• Task to carry out:
In the data below, locate each line with the word "shows" and list it.

Collection entries
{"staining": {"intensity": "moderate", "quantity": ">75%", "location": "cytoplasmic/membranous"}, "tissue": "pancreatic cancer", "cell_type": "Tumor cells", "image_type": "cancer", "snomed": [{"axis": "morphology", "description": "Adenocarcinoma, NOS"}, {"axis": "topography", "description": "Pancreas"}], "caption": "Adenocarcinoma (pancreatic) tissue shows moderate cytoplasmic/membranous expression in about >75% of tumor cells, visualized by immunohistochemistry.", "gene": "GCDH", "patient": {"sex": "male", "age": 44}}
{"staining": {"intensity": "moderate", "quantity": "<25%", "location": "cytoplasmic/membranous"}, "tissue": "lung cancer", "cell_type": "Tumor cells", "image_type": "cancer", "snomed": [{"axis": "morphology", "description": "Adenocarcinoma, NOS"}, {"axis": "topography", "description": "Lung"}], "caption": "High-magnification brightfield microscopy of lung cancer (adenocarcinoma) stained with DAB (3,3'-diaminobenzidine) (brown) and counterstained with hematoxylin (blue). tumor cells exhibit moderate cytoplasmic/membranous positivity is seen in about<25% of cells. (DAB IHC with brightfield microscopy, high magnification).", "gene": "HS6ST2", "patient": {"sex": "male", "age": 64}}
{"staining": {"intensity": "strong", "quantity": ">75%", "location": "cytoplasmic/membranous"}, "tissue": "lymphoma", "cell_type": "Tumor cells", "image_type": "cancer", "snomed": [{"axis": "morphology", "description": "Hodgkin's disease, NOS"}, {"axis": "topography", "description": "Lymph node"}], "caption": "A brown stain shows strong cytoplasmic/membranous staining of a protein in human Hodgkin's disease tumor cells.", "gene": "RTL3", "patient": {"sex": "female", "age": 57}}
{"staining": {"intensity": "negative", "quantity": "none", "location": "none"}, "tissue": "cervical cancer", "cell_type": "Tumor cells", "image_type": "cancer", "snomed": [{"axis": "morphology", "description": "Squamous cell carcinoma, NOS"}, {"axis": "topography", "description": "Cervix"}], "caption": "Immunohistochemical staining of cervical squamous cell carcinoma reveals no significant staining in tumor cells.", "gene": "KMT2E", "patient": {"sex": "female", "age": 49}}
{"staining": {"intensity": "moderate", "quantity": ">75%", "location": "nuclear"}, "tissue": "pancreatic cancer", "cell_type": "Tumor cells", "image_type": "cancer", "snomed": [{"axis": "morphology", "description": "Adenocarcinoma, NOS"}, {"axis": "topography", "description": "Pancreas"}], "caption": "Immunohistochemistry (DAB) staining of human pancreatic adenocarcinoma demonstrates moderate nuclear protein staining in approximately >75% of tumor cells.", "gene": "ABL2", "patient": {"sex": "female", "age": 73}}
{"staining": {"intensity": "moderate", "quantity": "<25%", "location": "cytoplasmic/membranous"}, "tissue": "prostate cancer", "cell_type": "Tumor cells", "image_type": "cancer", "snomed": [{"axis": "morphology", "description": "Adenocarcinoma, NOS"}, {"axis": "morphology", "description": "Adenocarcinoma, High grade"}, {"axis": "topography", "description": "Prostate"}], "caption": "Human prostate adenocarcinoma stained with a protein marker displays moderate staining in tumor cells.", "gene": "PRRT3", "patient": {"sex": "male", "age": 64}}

• Answer to the problem:
{"staining": {"intensity": "moderate", "quantity": ">75%", "location": "cytoplasmic/membranous"}, "tissue": "pancreatic cancer", "cell_type": "Tumor cells", "image_type": "cancer", "snomed": [{"axis": "morphology", "description": "Adenocarcinoma, NOS"}, {"axis": "topography", "description": "Pancreas"}], "caption": "Adenocarcinoma (pancreatic) tissue shows moderate cytoplasmic/membranous expression in about >75% of tumor cells, visualized by immunohistochemistry.", "gene": "GCDH", "patient": {"sex": "male", "age": 44}}
{"staining": {"intensity": "strong", "quantity": ">75%", "location": "cytoplasmic/membranous"}, "tissue": "lymphoma", "cell_type": "Tumor cells", "image_type": "cancer", "snomed": [{"axis": "morphology", "description": "Hodgkin's disease, NOS"}, {"axis": "topography", "description": "Lymph node"}], "caption": "A brown stain shows strong cytoplasmic/membranous staining of a protein in human Hodgkin's disease tumor cells.", "gene": "RTL3", "patient": {"sex": "female", "age": 57}}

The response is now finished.